§ Task
Print the material word for word, from its first line up to and including the line with "tennisfever.it (foto Ansa)".

§ The records

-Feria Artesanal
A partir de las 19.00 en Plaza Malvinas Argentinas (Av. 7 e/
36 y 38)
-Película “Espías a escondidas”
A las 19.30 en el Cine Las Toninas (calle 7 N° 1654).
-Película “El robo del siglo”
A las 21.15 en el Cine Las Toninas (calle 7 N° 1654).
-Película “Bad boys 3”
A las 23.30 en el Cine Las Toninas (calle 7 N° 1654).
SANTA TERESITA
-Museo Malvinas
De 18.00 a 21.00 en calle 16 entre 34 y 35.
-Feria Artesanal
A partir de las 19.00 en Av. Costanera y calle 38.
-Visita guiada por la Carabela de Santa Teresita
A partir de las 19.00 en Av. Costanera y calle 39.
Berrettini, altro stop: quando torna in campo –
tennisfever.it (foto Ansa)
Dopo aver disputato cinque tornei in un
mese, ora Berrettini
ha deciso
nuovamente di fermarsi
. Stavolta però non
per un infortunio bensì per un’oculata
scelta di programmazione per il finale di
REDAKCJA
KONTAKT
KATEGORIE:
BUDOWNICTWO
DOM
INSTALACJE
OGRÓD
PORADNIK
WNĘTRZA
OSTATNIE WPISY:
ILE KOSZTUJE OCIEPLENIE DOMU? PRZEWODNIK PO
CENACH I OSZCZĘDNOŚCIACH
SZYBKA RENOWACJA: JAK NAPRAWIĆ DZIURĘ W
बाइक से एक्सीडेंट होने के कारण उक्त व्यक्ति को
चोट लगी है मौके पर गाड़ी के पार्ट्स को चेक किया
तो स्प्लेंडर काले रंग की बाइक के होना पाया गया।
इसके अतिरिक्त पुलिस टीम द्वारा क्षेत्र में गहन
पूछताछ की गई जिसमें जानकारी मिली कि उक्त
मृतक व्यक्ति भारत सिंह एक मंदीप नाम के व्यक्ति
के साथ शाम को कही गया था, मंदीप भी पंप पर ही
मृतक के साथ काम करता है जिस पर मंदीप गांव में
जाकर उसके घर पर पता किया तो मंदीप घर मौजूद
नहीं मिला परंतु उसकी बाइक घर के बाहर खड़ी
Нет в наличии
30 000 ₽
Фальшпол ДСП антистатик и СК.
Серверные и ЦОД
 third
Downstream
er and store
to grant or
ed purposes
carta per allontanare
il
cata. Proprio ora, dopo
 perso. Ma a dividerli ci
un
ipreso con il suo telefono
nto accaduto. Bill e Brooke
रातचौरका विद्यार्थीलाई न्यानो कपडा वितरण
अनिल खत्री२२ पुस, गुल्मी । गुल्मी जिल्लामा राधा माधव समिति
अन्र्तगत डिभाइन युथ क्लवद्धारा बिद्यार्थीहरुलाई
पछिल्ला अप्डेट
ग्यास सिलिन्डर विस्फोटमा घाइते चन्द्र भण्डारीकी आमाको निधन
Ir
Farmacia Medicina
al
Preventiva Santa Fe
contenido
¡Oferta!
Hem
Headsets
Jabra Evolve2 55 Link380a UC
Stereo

§ Result below
-Feria Artesanal
A partir de las 19.00 en Plaza Malvinas Argentinas (Av. 7 e/
36 y 38)
-Película “Espías a escondidas”
A las 19.30 en el Cine Las Toninas (calle 7 N° 1654).
-Película “El robo del siglo”
A las 21.15 en el Cine Las Toninas (calle 7 N° 1654).
-Película “Bad boys 3”
A las 23.30 en el Cine Las Toninas (calle 7 N° 1654).
SANTA TERESITA
-Museo Malvinas
De 18.00 a 21.00 en calle 16 entre 34 y 35.
-Feria Artesanal
A partir de las 19.00 en Av. Costanera y calle 38.
-Visita guiada por la Carabela de Santa Teresita
A partir de las 19.00 en Av. Costanera y calle 39.
Berrettini, altro stop: quando torna in campo –
tennisfever.it (foto Ansa)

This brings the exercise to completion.